EXERCISE PASSAGE:
####################

Servings
6Prep
5 minCook
30 minIngredients
- 4 cups White Basmati Rice
- 2 tablespoons ghee
- 1 teaspoon roasted cumin
- 8 cups water
Rice is one of the common dishes in Asian cuisine, and it goes with almost everything. Rice is often eaten with any kind of meat or vegetable curry (or gravy).
Directions
Place the rice in a fine mesh strainer and rinse under cold water until the water runs clear. Rinsing the rice before cooking eliminates excess starch and ensures that the rice-to-water ratio is right. Then transfer the rice to a medium (at least 4-quart) pot with a lid. Pour the water over the rice. Melt the ghee in a separate small pot or saucepan over medium-low heat. Add the cumin seeds and cook, stirring occasionally, until the seeds are fragrant and just starting to brown, 2 to 3 minutes. Pour the ghee mixture over the rice.
Bring the rice to a boil over medium-high heat, uncovered. Reduce the heat to low, cover the pot, and cook for 20 minutes. Quickly peek to make sure all the liquid has been absorbed and the rice is tender. Cover the rice in the pot and let it sit off the heat for 5 minutes. Fluff with a fork and transfer to a warm serving bowl.

####################

SOURCE INFORMATION:
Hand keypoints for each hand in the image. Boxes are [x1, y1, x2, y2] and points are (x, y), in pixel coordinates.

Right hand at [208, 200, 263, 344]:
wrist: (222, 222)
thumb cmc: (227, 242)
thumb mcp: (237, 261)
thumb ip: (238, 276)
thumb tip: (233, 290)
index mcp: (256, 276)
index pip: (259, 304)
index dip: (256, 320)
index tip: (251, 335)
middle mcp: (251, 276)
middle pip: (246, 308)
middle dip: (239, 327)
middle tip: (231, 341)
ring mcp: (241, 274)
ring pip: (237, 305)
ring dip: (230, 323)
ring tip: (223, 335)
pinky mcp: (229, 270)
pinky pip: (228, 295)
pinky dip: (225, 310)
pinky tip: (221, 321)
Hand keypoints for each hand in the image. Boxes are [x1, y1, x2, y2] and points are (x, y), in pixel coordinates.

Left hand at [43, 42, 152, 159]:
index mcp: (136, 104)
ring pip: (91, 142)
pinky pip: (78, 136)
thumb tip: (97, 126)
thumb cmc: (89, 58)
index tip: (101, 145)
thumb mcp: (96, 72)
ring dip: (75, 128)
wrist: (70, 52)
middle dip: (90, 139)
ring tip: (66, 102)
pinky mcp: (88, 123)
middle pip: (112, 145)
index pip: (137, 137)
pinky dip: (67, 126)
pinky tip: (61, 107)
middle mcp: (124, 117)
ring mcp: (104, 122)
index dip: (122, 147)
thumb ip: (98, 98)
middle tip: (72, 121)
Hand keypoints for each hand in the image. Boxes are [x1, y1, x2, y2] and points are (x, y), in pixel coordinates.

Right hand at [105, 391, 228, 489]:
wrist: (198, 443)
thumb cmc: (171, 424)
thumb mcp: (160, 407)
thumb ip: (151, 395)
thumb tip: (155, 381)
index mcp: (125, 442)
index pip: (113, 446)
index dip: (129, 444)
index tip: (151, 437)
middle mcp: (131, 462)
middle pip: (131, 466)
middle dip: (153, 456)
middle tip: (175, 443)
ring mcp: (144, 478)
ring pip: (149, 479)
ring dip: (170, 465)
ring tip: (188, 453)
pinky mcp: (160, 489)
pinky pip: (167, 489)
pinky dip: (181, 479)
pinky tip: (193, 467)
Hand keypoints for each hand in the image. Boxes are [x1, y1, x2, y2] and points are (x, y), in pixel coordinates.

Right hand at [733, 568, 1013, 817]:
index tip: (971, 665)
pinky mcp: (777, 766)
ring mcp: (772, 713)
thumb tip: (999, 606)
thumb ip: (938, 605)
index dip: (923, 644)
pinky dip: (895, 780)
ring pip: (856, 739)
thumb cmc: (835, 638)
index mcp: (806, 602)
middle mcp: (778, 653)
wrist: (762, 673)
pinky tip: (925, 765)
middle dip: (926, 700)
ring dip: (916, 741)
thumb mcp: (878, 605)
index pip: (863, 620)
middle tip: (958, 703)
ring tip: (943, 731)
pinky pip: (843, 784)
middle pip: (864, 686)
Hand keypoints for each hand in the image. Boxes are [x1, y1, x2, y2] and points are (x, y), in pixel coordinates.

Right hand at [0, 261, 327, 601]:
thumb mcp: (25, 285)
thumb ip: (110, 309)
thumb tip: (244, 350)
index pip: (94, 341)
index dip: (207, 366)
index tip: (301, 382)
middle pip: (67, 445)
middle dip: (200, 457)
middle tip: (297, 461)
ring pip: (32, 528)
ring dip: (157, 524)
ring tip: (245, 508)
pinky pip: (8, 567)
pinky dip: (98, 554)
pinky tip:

####################

WHAT NEEDS TO BE DONE: From the rice recipe, extract the passage that opens with "Bring the rice" and closes with "warm serving bowl.", word for word.

WRITTEN RESPONSE:
Bring the rice to a boil over medium-high heat, uncovered. Reduce the heat to low, cover the pot, and cook for 20 minutes. Quickly peek to make sure all the liquid has been absorbed and the rice is tender. Cover the rice in the pot and let it sit off the heat for 5 minutes. Fluff with a fork and transfer to a warm serving bowl.